• **Document extract**
▶

NC [12] is a recently discovered empirical phenomenon that occurs when training deep classifiers using the cross-entropy loss. Since its discovery, there have been a few papers analytically proving its emergence when training deep networks. Mixon et al. [32] show NC in the regime of “unconstrained features”. Recent results in [33] perform a more comprehensive analysis of NC in the unconstrained features paradigm. There have been a series of papers analytically showing the emergence of NC when using the cross-entropy loss [34–36]. In the study of the emergence of NC when training using the square loss, Ergen and Pilanci [37] (see also [38]) derived it through a convex dual formulation of deep networks. In addition to that, Han et al. [39] and Zhou et al. [40] show the emergence of NC in the unconstrained features regime. Our independent derivation is different from these approaches and shows that NC emerges in the presence of normalization and WD.
Several papers in recent years have studied the relationship between implicit regularization in linear neural networks and rank minimization. A main focus was on the matrix factorization problem, which corresponds to training a depth-2 linear neural network with multiple outputs with respect to the square loss (see references in [13]). Beyond factorization problems, it was shown that in linear networks of output dimension 1, GF with respect to exponential-type loss functions converges to networks where the weight matrix of every layer is of rank 1. However, for nonlinear neural networks, things are less clear. Empirically, several studies (see references in [13]) showed that replacing the weight matrices by low-rank approximations results in only a small drop in accuracy. This suggests that the weight matrices in practice are not too far from being low rank.
Problem Setup
In this section, we describe the training settings considered in our work. We study training deep neural network with rectified linear unit (ReLU) nonlinearity using square loss minimization for classification problems. In the proposed analysis, we apply a specific normalization technique: weight normalization (WN), which is equivalent to LM, and regularization (also called WD), since such mechanisms seem commonly used for reliably training deep networks using GD techniques [5,41].
Assumptions
Throughout the theoretical analysis, we make, in some places, simplifying assumptions relative to standard practice in deep neural networks. We mostly consider that the case of binary classification though our analysis of NC includes multiclass classification. We restrict ourselves to the square loss. We consider GD techniques, but we assume different forms of them in various sections of the paper. In the first part, we assume continuous GF instead of GD or SGD. GF is the limit of discrete GD algorithm with the learning rate being infinitesimally small (we describe an approximation of GD within a GF approach in [8]). SGD is specifically considered and shown to bias rank and induce asymptotic noise that is unique to it. The analysis of NC is carried out using SGD with small learning rates. Furthermore, we assume WN by an LM term added to the loss function, which normalizes the weight matrices. This is equivalent to WN but is not equivalent to the more commonly used batch normalization (BN).
We also assume throughout that the network is overparameterized and so that there is convergence to global minima with appropriate initialization, parameter values, and data.

◀

• **Task prompt**
List every researcher surname that appears in the deep network training excerpt above.

• **Stored data**

▶

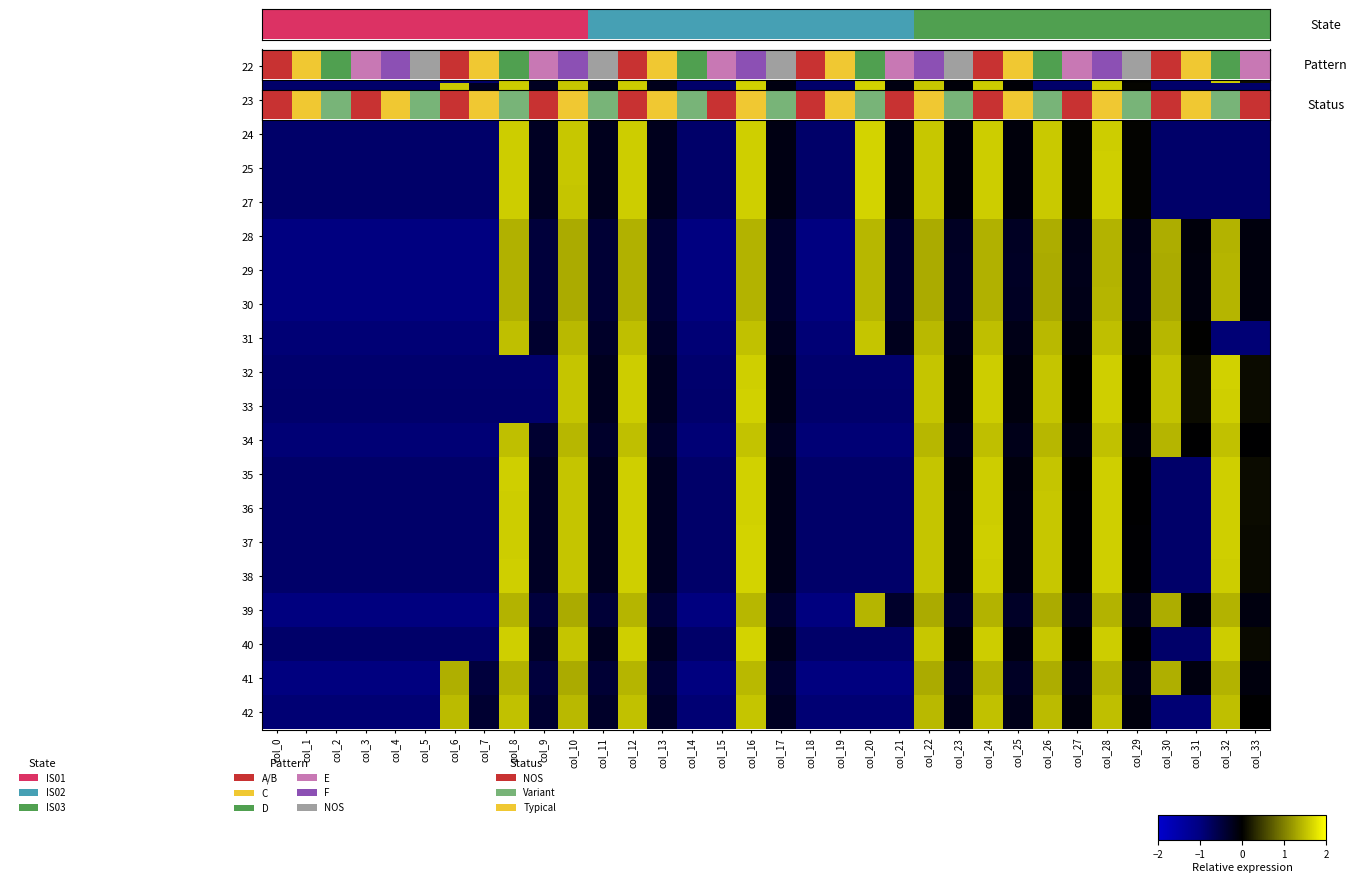

What is the smallest value displayed?

-1.0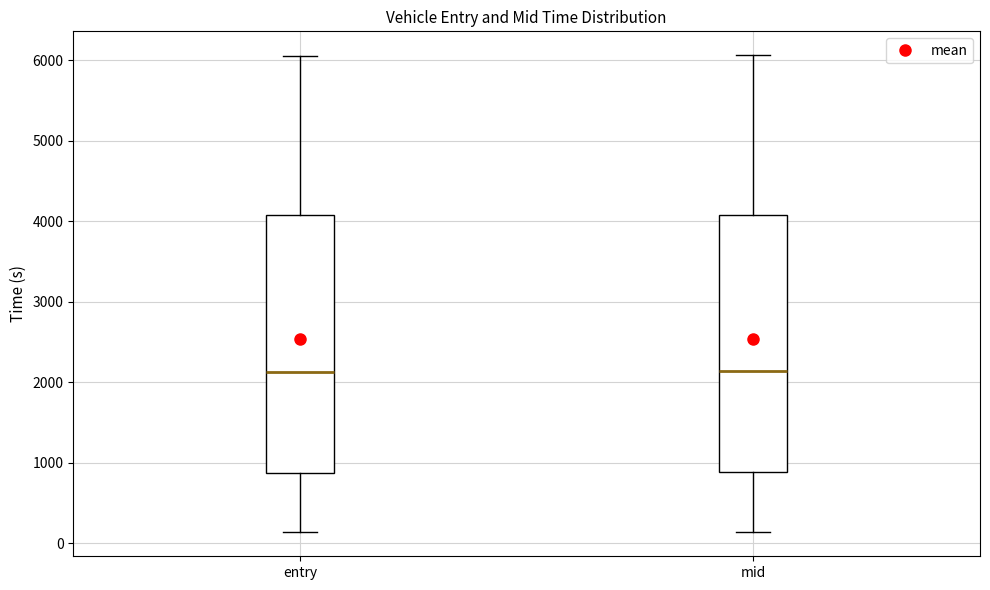

Where is the upper edge of the box for mid on the y-axis? The values are not printed on the chart, so give them approximately, as read against the axis.

4100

◀

• **Result for this exercise**
Mixon, Ergen, Pilanci, Han, Zhou